Qatar, con menos de un millón de habitantes, ha estado gobernado por la familia Al Thani desde que Cézanne se inspiraba contemplando cuadros de Caravaggio y Velázquez. Pero la fecha clave es 1995 cuando el actual emir, Hamad bin Khalifa Al Thani, sacó del poder a su disoluto padre a través de un golpe incruento. Con el reto de poner orden en el negocio energético que ha terminado por generar la renta per cápita más alta del mundo (más de 100.000 dólares por cada qatarí). Con el mérito de haber administrado mucho mejor que otros hasta el punto de ganarse inmunidad ante la primavera árabe.

Desde Dubai hasta Abu Dhabi, no faltan ambiciosos competidores en ese exclusivo vecindario del Golfo Pérsico a la hora de comprar todo el prestigio posible a golpe de petrodólares. Aunque la estrategia de Qatar, con menos de un millón de habitantes, se ha concentrado en acumular obras de arte sin reparar en gastos. De hecho, el comentado Cézanne es la guinda de una colección en la que figuran desde un juego completo de los pájaros de Audubon hasta los más cotizados nombres del arte más contemporáneo.

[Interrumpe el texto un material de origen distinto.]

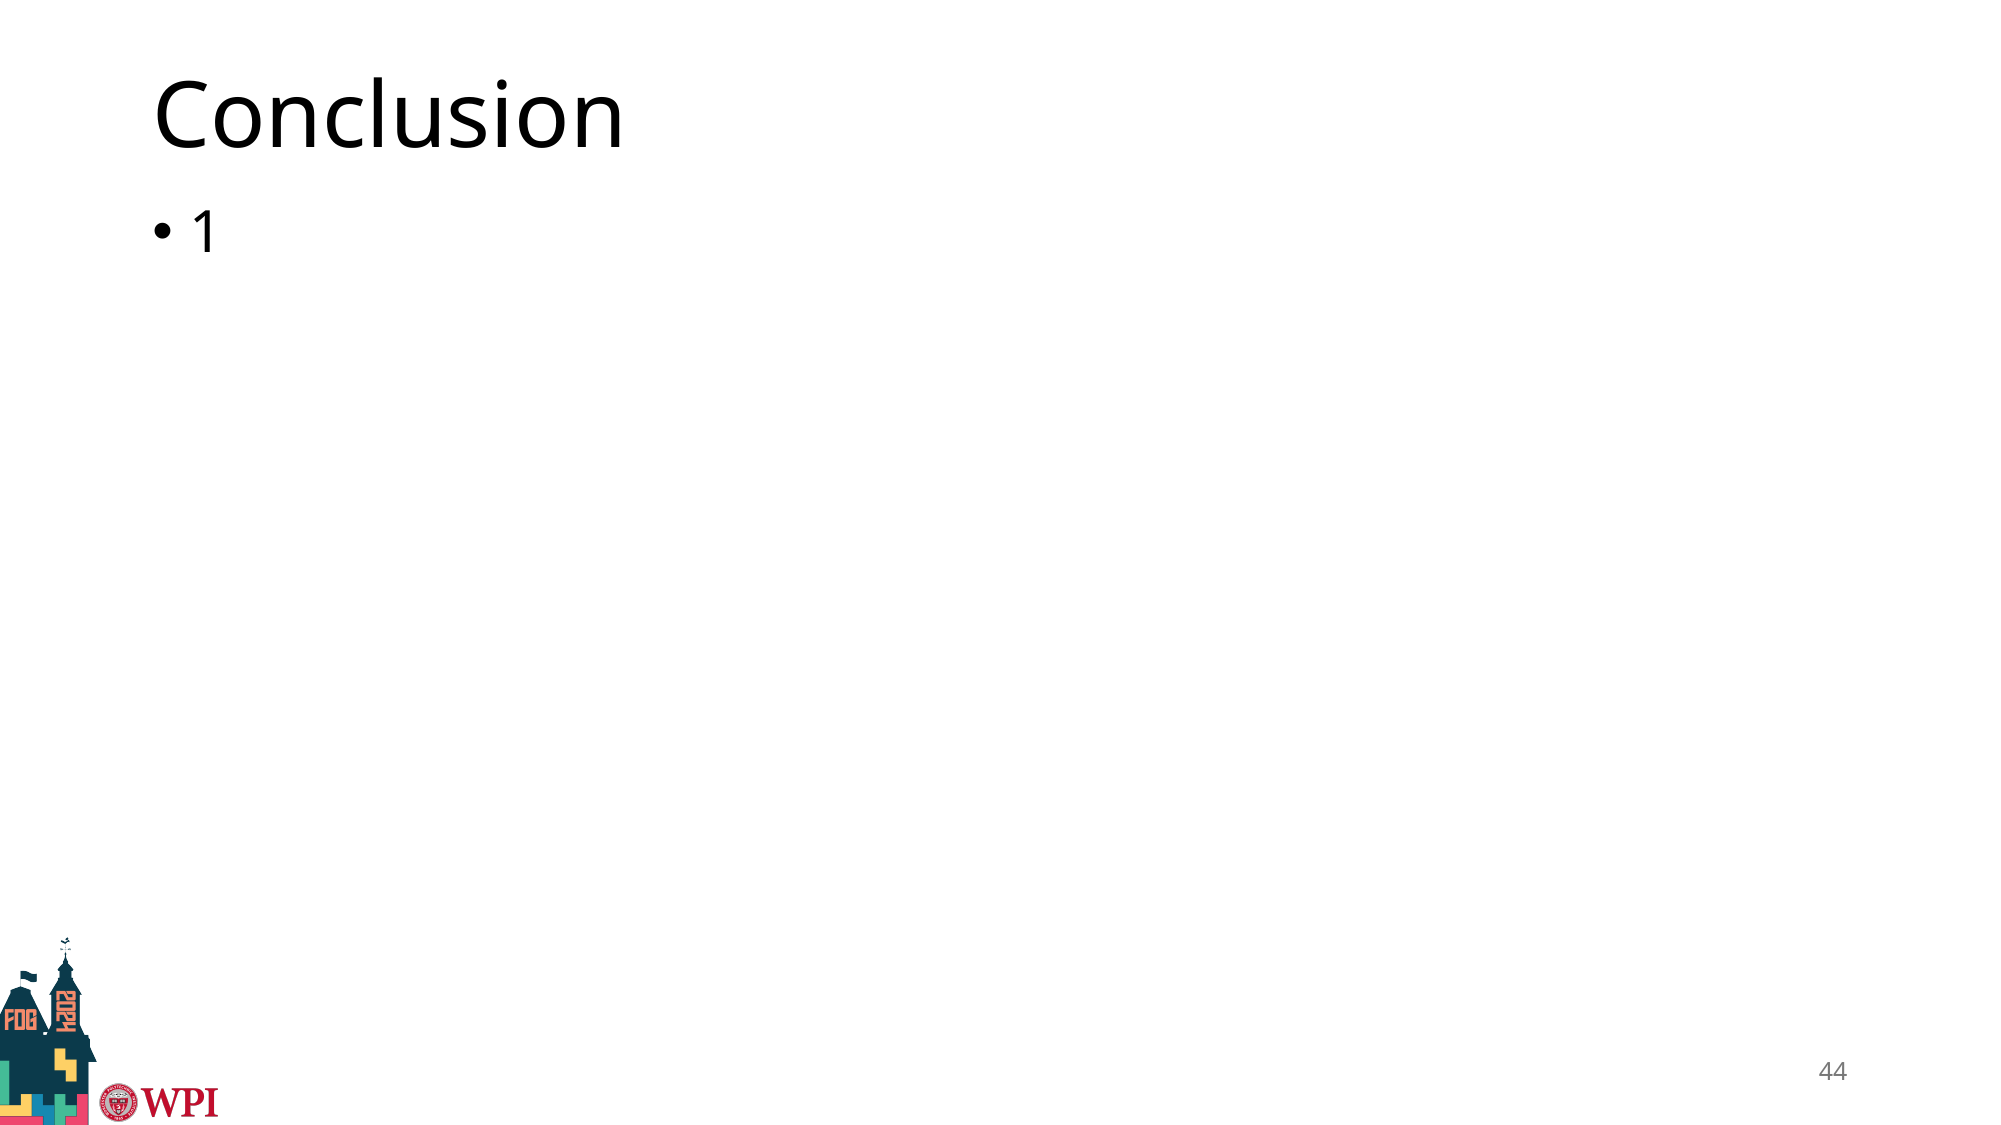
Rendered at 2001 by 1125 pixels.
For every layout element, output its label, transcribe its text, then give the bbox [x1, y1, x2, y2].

title Conclusion [137, 59, 1863, 176]
slide_number 44 [1412, 1042, 1863, 1103]
picture [0, 936, 221, 1125]
list 1 [137, 194, 1863, 1014]
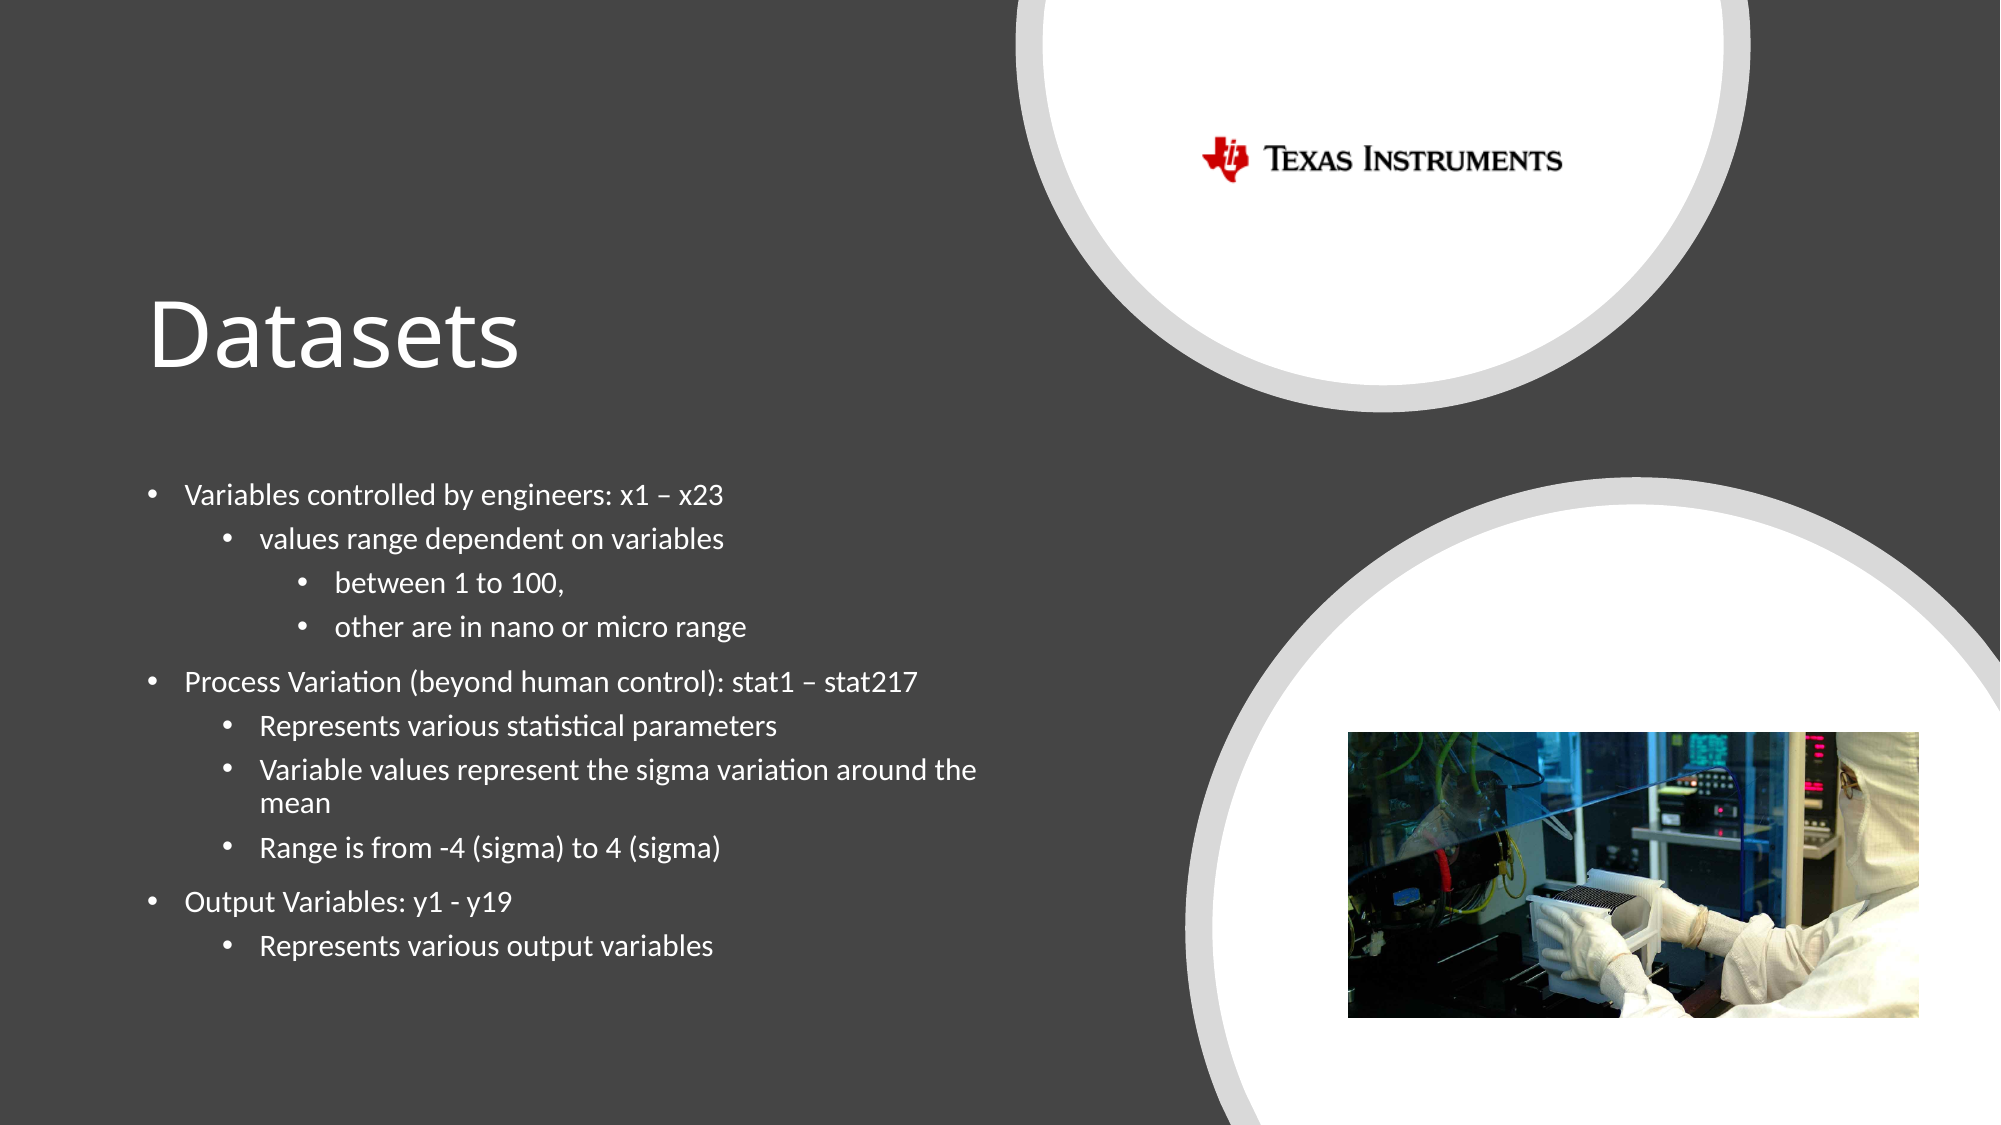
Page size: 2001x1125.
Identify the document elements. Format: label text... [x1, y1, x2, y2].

list Variables controlled by engineers: x1 – x23 values range dependent on variables between 1 to 100, other are in nano or micro range Process Variation (beyond human control): stat1 – stat217 Represents various statistical parameters Variable values represent the sigma variation around the mean Range is from -4 (sigma) to 4 (sigma) Output Variables: y1 - y19 Represents various output variables [132, 471, 998, 994]
picture [1196, 119, 1570, 202]
text_box [1014, 0, 1752, 414]
title Datasets [131, 229, 998, 447]
picture [1348, 732, 1919, 1018]
text_box [1184, 476, 2000, 1125]
text_box [1041, 0, 1725, 387]
text_box [1211, 503, 2000, 1125]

Estos esfuerzos incluyen la formación de una orquesta sinfónica, la revitalización del histórico zoco de Doha y su propia edición del festival de cine de Tribeca. Además del flamante Museo de Arte Islámico diseñado por I.M. Pei, el legendario arquitecto chino-americano. Sin olvidar el nuevo Museo Árabe de Arte Moderno y la inauguración prevista para el 2014 del Museo Nacional de Qatar, reconstruido por el estelar Jean Nouvel y donde se supone que se expondrá el Cézanne de los 250 millones de dólares.

Todas estas ambiciones están siendo impulsadas por el propio emir de Qatar y la más conocida de sus tres esposas, la jequesa Mozah Bint Nasser. Aunque la responsabilidad de las últimas adquisiciones pertenece a una hija favorita: Al Mayasa bint Hamad Bin Khalifa al-Thani. Una joven de 28 años, educada en EE.UU. y con reconocidos gustos occidentales. A ella se le atribuyen recientes compras de obras de Rothko, Bacon y Hirst.

Conocida como la jequesa Mayasa, la joven preside sobre la Autoridad de Museos de Qatar con una filosofía de cambio social a través de la cultura: «Un montón de países en el mundo árabe son muy ricos y tienen poblaciones pobres. Existe un problema de estancamiento. Qatar está intentado convertirse en un modelo. Ya hemos demostrado que se puede lograr mucho cambio en poco tiempo».

Español de Burgos

La hija del emir, que supuestamente habría tenido la oportunidad de estudiar español con una familia de Burgos, también ha sido clave a la hora de conseguir que el festival de cine de Tribeca desembarcase en Qatar. Al graduarse en el 2005 por Duke University, trabajó como becaria en Tribeca Productions, la productora propiedad de Robert De Niro y Jane Rosenthal. Mayasa guardó su aristocrática identidad en secreto durante sus prácticas pero al volver a casa supo utilizar sus contactos para traerse un poco de Hollywood hasta Doha.

La publicación especializada «The Art Newspaper» no dudó el año pasado en describir a esta joven jequesa como «la fuerza impulsora en el intento por convertir a Qatar en un centro cultural capaz de rivalizar con París y Nueva York».